[What needs to be done] All that should be output is the block of lines below from the line with "(332, 128) none" to the line with "[76,307,160,324] Weighted -> (1174, 212) none", both included, exactly as written.

[Given records]
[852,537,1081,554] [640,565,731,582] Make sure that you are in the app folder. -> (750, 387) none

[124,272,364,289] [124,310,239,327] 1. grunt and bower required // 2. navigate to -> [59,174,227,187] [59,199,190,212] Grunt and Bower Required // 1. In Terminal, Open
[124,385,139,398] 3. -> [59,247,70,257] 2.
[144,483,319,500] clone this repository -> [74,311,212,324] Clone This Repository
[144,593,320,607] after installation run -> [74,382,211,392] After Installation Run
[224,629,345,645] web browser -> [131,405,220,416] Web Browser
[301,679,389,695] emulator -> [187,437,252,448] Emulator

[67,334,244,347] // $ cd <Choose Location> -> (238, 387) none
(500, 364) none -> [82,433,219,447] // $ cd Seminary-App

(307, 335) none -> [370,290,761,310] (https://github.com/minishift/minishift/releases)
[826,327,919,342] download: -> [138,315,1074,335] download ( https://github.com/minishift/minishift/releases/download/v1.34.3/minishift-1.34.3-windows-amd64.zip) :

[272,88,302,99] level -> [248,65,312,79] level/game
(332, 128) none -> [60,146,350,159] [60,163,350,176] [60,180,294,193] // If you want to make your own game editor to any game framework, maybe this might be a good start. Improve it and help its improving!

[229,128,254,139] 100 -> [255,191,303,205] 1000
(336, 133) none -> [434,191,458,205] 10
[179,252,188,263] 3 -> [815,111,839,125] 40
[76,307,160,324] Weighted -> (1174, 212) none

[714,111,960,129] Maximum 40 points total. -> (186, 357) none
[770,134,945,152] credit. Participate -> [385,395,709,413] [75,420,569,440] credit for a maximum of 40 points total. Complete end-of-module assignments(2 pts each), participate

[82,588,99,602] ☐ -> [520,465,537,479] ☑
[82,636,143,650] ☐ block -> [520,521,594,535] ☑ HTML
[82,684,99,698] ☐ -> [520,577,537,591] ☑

[Worked solution]
(332, 128) none -> [60,146,350,159] [60,163,350,176] [60,180,294,193] // If you want to make your own game editor to any game framework, maybe this might be a good start. Improve it and help its improving!

[229,128,254,139] 100 -> [255,191,303,205] 1000
(336, 133) none -> [434,191,458,205] 10
[179,252,188,263] 3 -> [815,111,839,125] 40
[76,307,160,324] Weighted -> (1174, 212) none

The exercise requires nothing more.